A former Navy hospital corpsman at Naval Medical Center San Diego, Chavez graduated from SDSU with a degree in political science in 1971.
His involvement on campus wouldn’t end there.
In the following years, Chavez would play a significant role in EOP — a program designed to serve students from underserved and low-income backgrounds.
In 1969, California State Senate Bill 1072 recognized the need to open higher education to students from these backgrounds. This bill paved the way for the creation of an EOP department at SDSU, according to the department’s website.
When EOP was first established on campus, the program was founded as five separate programs for African American, Chicano, Native American, Filipino and female students.
Chavez was instrumental in reorganizing the five departments into a single coalition. He became director of the newly unified EOP in 1974, a position he would hold until 2003, according to the EOP website.
Under his leadership, EOP would expand as a unified program, expanding educational opportunities for underserved and low income students.
At EOP’s founding in 1969, fewer than 300 students were assisted by the program. In the three decades under Chavez’s leadership and beyond, the program’s website said it has grown to serve on average over 3,000 since the turn of the century.

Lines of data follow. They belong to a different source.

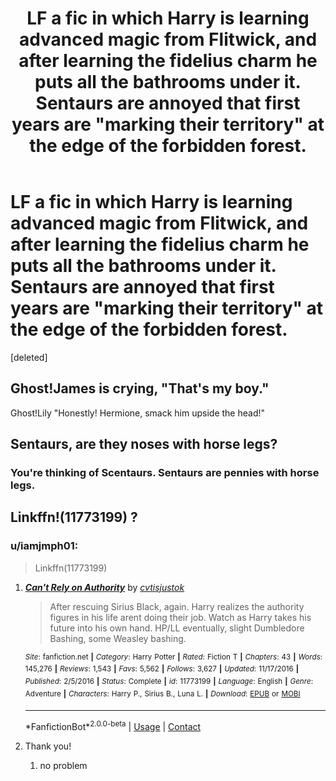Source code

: #+TITLE: LF a fic in which Harry is learning advanced magic from Flitwick, and after learning the fidelius charm he puts all the bathrooms under it. Sentaurs are annoyed that first years are "marking their territory" at the edge of the forbidden forest.

* LF a fic in which Harry is learning advanced magic from Flitwick, and after learning the fidelius charm he puts all the bathrooms under it. Sentaurs are annoyed that first years are "marking their territory" at the edge of the forbidden forest.
:PROPERTIES:
:Score: 47
:DateUnix: 1601503773.0
:DateShort: 2020-Oct-01
:FlairText: What's That Fic?
:END:
[deleted]


** Ghost!James is crying, "That's my boy."

Ghost!Lily "Honestly! Hermione, smack him upside the head!"
:PROPERTIES:
:Author: streakermaximus
:Score: 18
:DateUnix: 1601515271.0
:DateShort: 2020-Oct-01
:END:


** Sentaurs, are they noses with horse legs?
:PROPERTIES:
:Author: Faeriniel
:Score: 4
:DateUnix: 1601541784.0
:DateShort: 2020-Oct-01
:END:

*** You're thinking of Scentaurs. Sentaurs are pennies with horse legs.
:PROPERTIES:
:Author: Freshenstein
:Score: 6
:DateUnix: 1601577835.0
:DateShort: 2020-Oct-01
:END:


** Linkffn!(11773199) ?
:PROPERTIES:
:Author: adude54321
:Score: 3
:DateUnix: 1601526718.0
:DateShort: 2020-Oct-01
:END:

*** u/iamjmph01:
#+begin_quote
  Linkffn(11773199)
#+end_quote
:PROPERTIES:
:Author: iamjmph01
:Score: 3
:DateUnix: 1601527434.0
:DateShort: 2020-Oct-01
:END:

**** [[https://www.fanfiction.net/s/11773199/1/][*/Can't Rely on Authority/*]] by [[https://www.fanfiction.net/u/6647982/cvtisjustok][/cvtisjustok/]]

#+begin_quote
  After rescuing Sirius Black, again. Harry realizes the authority figures in his life arent doing their job. Watch as Harry takes his future into his own hand. HP/LL eventually, slight Dumbledore Bashing, some Weasley bashing.
#+end_quote

^{/Site/:} ^{fanfiction.net} ^{*|*} ^{/Category/:} ^{Harry} ^{Potter} ^{*|*} ^{/Rated/:} ^{Fiction} ^{T} ^{*|*} ^{/Chapters/:} ^{43} ^{*|*} ^{/Words/:} ^{145,276} ^{*|*} ^{/Reviews/:} ^{1,543} ^{*|*} ^{/Favs/:} ^{5,562} ^{*|*} ^{/Follows/:} ^{3,627} ^{*|*} ^{/Updated/:} ^{11/17/2016} ^{*|*} ^{/Published/:} ^{2/5/2016} ^{*|*} ^{/Status/:} ^{Complete} ^{*|*} ^{/id/:} ^{11773199} ^{*|*} ^{/Language/:} ^{English} ^{*|*} ^{/Genre/:} ^{Adventure} ^{*|*} ^{/Characters/:} ^{Harry} ^{P.,} ^{Sirius} ^{B.,} ^{Luna} ^{L.} ^{*|*} ^{/Download/:} ^{[[http://www.ff2ebook.com/old/ffn-bot/index.php?id=11773199&source=ff&filetype=epub][EPUB]]} ^{or} ^{[[http://www.ff2ebook.com/old/ffn-bot/index.php?id=11773199&source=ff&filetype=mobi][MOBI]]}

--------------

*FanfictionBot*^{2.0.0-beta} | [[https://github.com/FanfictionBot/reddit-ffn-bot/wiki/Usage][Usage]] | [[https://www.reddit.com/message/compose?to=tusing][Contact]]
:PROPERTIES:
:Author: FanfictionBot
:Score: 3
:DateUnix: 1601527454.0
:DateShort: 2020-Oct-01
:END:


**** Thank you!
:PROPERTIES:
:Author: adude54321
:Score: 3
:DateUnix: 1601529375.0
:DateShort: 2020-Oct-01
:END:

***** no problem
:PROPERTIES:
:Author: iamjmph01
:Score: 3
:DateUnix: 1601529771.0
:DateShort: 2020-Oct-01
:END:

The program Chavez helped organize and grow celebrates its 50th anniversary in 2019.
Before he directed EOP, Chavez helped lead a Chicano and Chicana civil rights movement on campus that would culminate in the founding of SDSU’s Department of Chicana and Chicano Studies.

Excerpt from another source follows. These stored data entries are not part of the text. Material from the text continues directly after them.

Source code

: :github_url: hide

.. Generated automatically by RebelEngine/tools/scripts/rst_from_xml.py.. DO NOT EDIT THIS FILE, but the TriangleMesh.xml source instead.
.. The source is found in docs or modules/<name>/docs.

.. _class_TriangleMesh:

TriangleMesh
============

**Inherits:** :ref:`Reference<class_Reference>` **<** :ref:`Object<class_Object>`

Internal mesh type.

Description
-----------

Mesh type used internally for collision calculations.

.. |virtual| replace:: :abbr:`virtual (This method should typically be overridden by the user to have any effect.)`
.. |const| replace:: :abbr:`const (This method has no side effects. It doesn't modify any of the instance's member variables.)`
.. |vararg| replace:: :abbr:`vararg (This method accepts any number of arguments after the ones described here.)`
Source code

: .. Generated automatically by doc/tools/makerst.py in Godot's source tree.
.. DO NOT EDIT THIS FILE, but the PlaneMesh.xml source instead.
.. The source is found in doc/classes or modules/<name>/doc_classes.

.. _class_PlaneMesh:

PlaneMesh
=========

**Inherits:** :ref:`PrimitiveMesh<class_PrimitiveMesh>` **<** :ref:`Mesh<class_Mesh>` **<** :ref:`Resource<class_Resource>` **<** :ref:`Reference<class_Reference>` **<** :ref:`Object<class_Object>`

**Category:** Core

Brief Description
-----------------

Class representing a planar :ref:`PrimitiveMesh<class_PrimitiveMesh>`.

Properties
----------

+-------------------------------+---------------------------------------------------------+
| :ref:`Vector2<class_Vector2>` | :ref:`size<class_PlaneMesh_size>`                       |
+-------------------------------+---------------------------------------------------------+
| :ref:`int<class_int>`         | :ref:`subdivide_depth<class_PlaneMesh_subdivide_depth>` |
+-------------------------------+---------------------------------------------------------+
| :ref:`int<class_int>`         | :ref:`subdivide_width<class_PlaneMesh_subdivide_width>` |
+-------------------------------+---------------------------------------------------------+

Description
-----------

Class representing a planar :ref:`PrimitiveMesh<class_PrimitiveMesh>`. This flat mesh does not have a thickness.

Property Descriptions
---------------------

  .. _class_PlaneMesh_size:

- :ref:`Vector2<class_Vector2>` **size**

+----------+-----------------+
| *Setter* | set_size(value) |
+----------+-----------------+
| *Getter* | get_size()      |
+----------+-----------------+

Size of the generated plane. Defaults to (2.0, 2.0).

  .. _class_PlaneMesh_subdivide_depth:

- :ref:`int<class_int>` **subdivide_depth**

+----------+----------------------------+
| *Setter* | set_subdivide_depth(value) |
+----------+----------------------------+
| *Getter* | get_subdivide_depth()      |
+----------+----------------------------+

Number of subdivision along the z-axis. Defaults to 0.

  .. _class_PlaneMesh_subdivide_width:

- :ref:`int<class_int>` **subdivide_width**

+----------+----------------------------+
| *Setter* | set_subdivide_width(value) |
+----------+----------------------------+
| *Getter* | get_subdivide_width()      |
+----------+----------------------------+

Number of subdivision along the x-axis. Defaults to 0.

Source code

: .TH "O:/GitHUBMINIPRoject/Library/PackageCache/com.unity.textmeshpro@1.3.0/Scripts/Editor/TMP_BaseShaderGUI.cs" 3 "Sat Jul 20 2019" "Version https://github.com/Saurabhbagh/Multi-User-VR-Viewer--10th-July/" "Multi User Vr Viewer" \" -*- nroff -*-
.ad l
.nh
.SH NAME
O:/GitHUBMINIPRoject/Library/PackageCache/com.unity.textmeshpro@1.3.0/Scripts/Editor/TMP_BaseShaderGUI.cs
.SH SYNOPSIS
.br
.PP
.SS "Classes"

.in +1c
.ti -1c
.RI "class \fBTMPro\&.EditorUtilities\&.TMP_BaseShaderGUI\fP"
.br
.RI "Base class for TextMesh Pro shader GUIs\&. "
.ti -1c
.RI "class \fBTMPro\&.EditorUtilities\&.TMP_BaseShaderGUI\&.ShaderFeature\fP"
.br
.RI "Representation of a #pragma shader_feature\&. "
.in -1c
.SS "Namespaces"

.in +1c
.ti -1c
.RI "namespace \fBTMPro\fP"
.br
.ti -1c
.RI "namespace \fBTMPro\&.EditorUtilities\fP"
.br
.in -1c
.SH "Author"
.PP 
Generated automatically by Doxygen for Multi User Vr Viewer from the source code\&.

His work advocating for Chicano and Chicana representation on campus also saw the creation of a collection of Chicano and Chicana artifacts to Love Library in 1978.
The collection brought 17,000 Chicano- and Chicana-related documents to the SDSU library.
Additionally, his activism on campus saw the creation of student organizations to further the recognition of Chicano and Chicana students on campus.
According to SDSU Newscenter, Chavez played a key role in founding the RAZA Advocates for Chicanos in Higher Education and the CSU EOP Directors Association. Furthermore, he was heavily involved in the Movimiento Estudiantil Chicanx de Aztlan, or MEChA.
The university will establish a scholarship in Chavez’s honor, according to SDSU Newscenter.